Benefits of a Content Hub

The alternative is to design a “content hub.” A content hub is an area where your content will be housed. Content hubs can have many different designs, but ultimately, the goal is to design the experience so users can easily find the information they’re looking for, casually browse, and interact with the brand. Content hubs provide many benefits:

  • Increases the likelihood users will find content of interest to them
  • Decreases friction for finding the right content
  • Gets users to the right content faster
  • Increases exposure to older content that is “evergreen,” or content that will always be useful
  • Allows the brand to get more mileage out of their content, because it will be easier to recycle and repurpose existing content
  • Increases the “shelf life” of content, making each contribution more valuable
  • Provides an experience that allows multiple types of content to be featured, such as videos, infographics, gifs, etc.

Organizing Content

It’s important to create content for all stages of the buyer journey. However, creating content is just the first step. Content is only valuable if it’s accessible. People need to be able to find the content that’s most relevant to them. How you organize your content and display it is important for findability.
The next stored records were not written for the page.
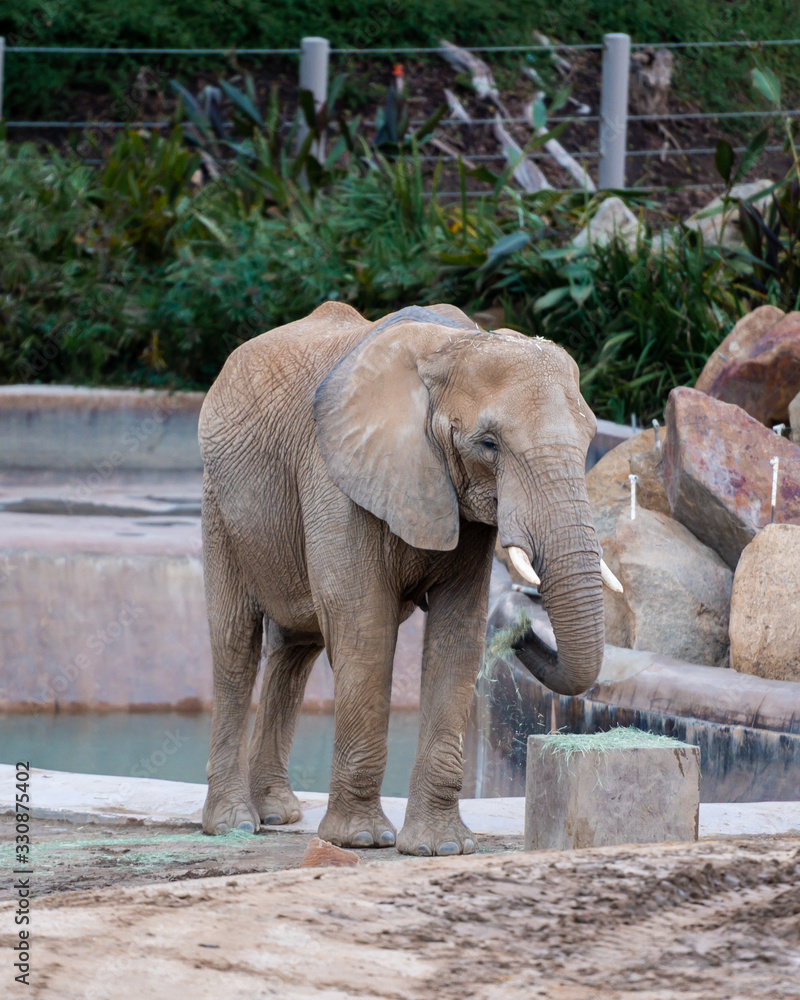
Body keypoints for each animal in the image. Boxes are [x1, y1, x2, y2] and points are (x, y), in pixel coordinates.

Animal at [199, 301, 621, 855]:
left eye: (591, 438)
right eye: (489, 444)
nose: (523, 628)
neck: (452, 347)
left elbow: (457, 635)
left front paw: (442, 848)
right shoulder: (337, 478)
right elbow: (363, 628)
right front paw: (361, 839)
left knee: (295, 648)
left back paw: (277, 813)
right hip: (219, 503)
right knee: (235, 644)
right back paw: (234, 824)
To organize content in a way that’s most useful for users, you need to understand your audience’s needs and interests. Your personas should guide the development of high-level content themes. We recommend creating high-level themes structured around what drives user intent. These high-level themes can be the basis for how you organize and display content in your content hub.

Here’s an example of a content hub we designed and developed. Our content strategy helped us define these six main themes for the content: destination inspiration, travel savvy, trip planning, packing organization, safe travels, and inside Eagle Creek. This entry page allows people to find content that fits their interests.

eagle creek content hub

Rollover text gives users an idea of what content they can expect in each section.

content hub category

Once a user clicks on a section, they are taken to the section landing page.
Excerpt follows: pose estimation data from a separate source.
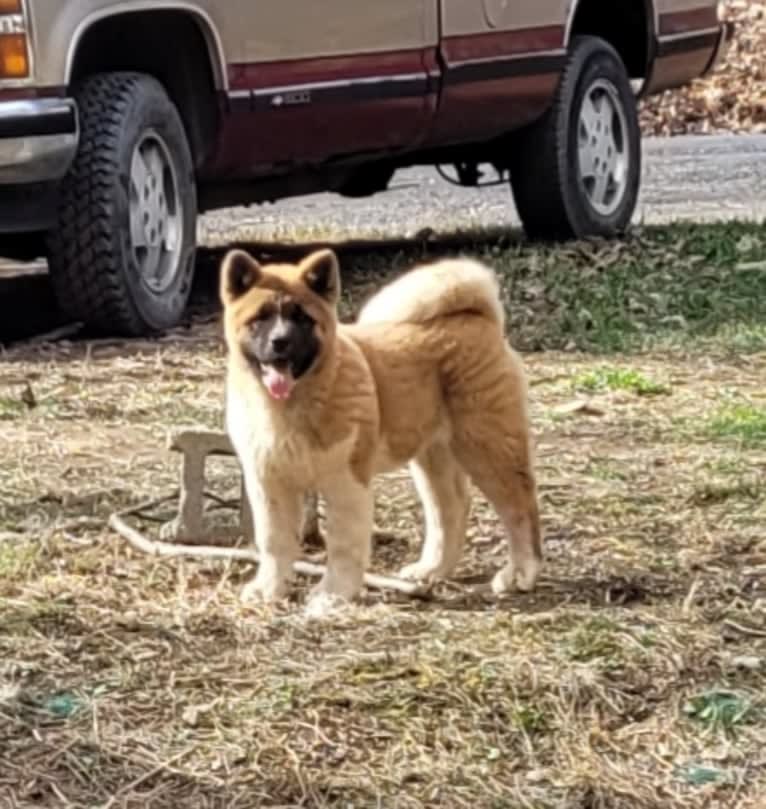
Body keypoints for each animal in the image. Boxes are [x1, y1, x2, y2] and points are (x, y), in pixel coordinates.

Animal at [219, 246, 544, 612]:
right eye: (260, 318)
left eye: (302, 318)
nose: (281, 342)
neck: (289, 406)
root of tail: (479, 316)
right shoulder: (269, 484)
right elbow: (274, 542)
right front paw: (269, 589)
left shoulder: (345, 483)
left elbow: (343, 544)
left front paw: (333, 594)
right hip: (434, 457)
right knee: (451, 510)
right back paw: (431, 570)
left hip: (488, 446)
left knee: (520, 509)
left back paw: (520, 573)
section landing page for content hub

Users have the option to sort by most recent, or alphabetically. They can also use tags to further refine the content to find what they’re interested in.

content hub sort options

content hub filter options

Integrating Social and Email

You may want to consider integrating social media into your content hub to increase engagement. Depending on your brand and audience, you may want to display certain social media feeds. Be careful to not detract from the content experience. You may want to weigh the benefits of incorporating social media with the potential risk that social media feeds will take people out of your content hub experience and into social media. People can easily go to social media and quickly get lost, forgetting your brand.

In the case of Eagle Creek, we made sure to integrate the social media content into the experience of the content hub. Users can tweet to Eagle Creek without even leaving the page.

content hub social media integration

Your content hub should have opportunities for email capture so you can continue the relationship beyond the first touch point. This allows you to nurture relationships over time. There should be calls to action (CTAs) on each post/article, and on the home/landing page for your content hub.



One thought on “Why You Should Switch from a Traditional Blog to a Content Hub

  1. Kassie says:

    How about having both a content hub and a blog. Hub has more formal long form technical content and blog has more personality and is an owned platform where we can encourage interaction. Any thoughts on anyone who does both well.